All the data that follows should be repeated exactly, without a single picture.

**Available data:**
..........
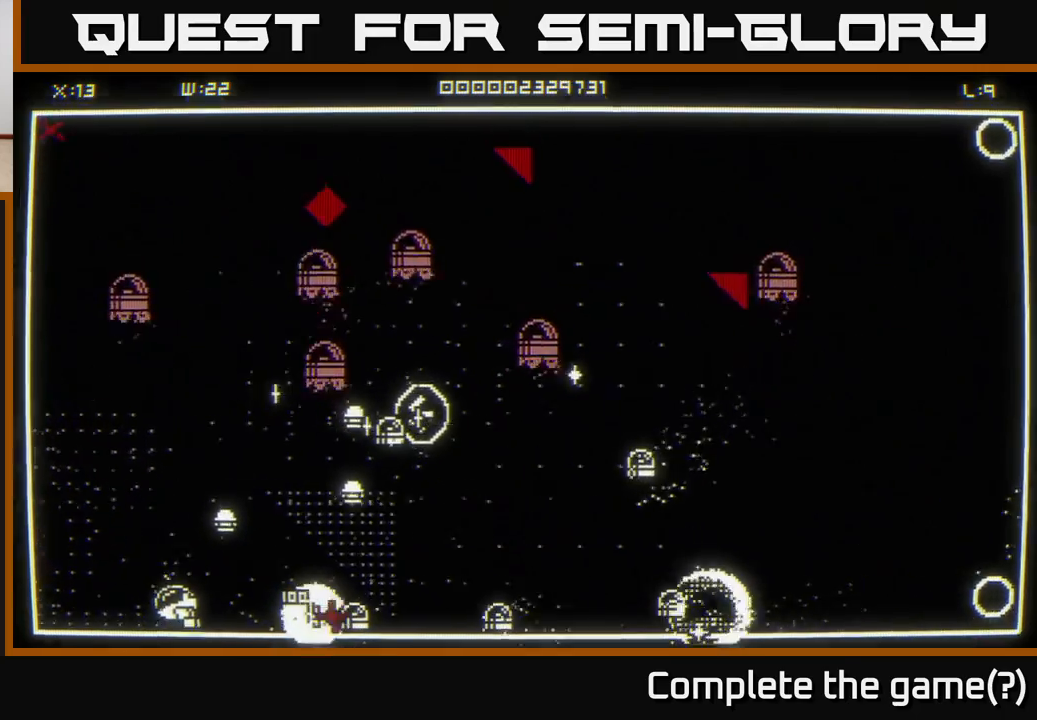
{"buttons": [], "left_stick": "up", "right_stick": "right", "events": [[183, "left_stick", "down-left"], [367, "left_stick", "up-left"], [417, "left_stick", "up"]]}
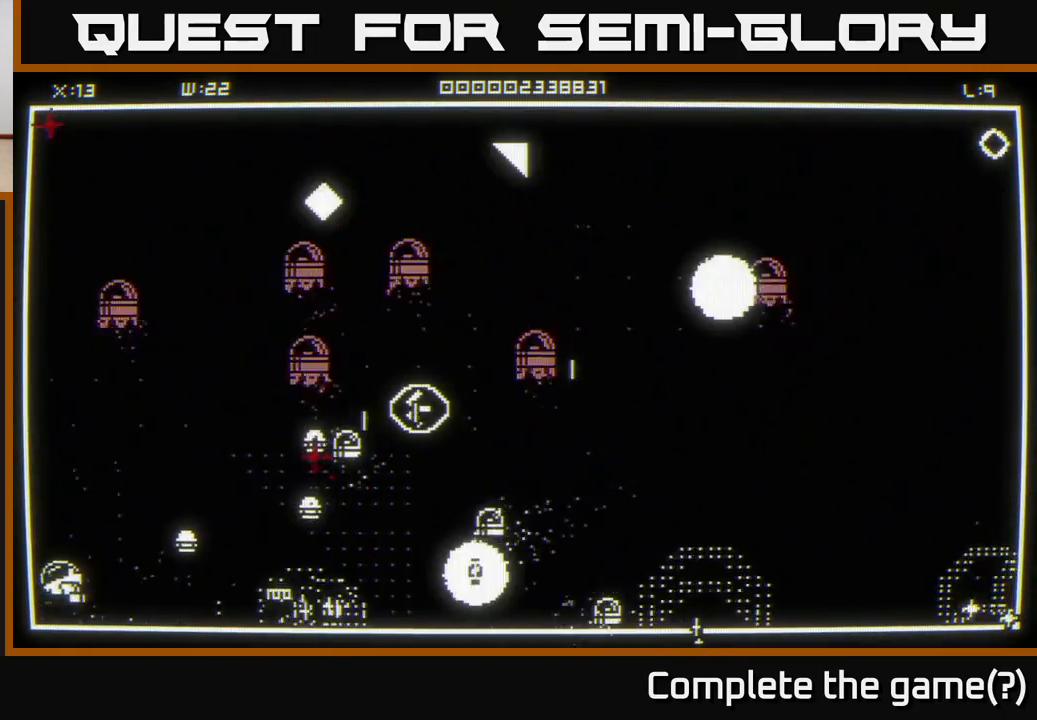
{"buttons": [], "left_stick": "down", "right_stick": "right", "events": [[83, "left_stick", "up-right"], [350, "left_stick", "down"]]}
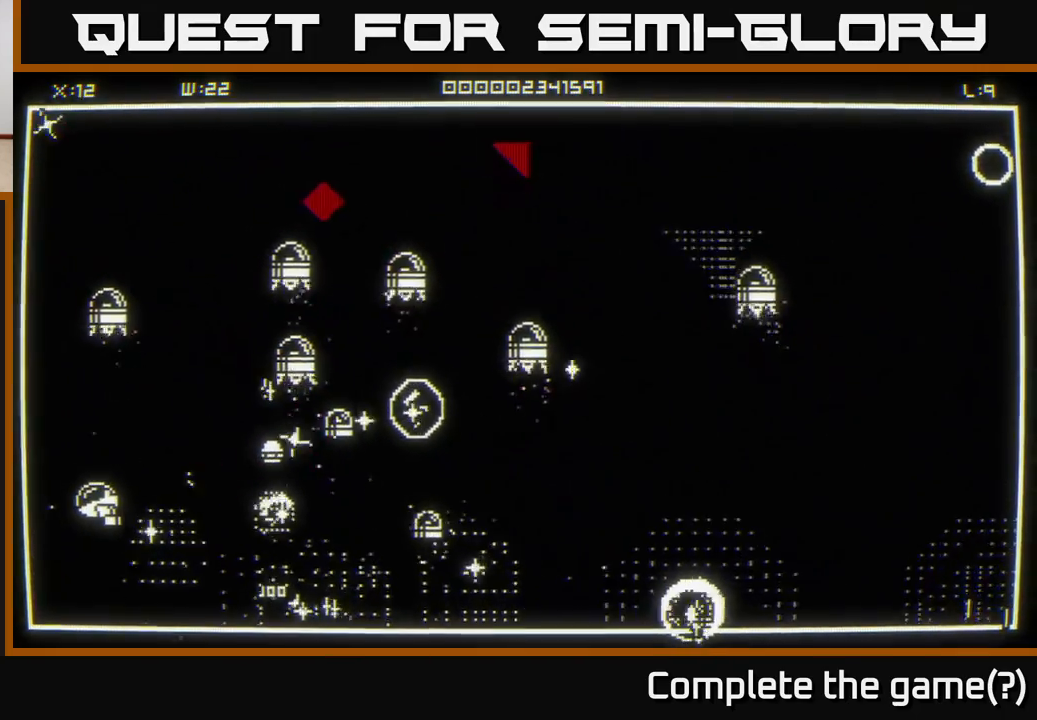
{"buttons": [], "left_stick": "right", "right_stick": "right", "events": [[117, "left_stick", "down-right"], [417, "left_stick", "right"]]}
..........
**Result below:**
{"buttons": [], "left_stick": "up", "right_stick": "right", "events": [[183, "left_stick", "down-left"], [367, "left_stick", "up-left"], [417, "left_stick", "up"]]}
{"buttons": [], "left_stick": "down", "right_stick": "right", "events": [[83, "left_stick", "up-right"], [350, "left_stick", "down"]]}
{"buttons": [], "left_stick": "right", "right_stick": "right", "events": [[117, "left_stick", "down-right"], [417, "left_stick", "right"]]}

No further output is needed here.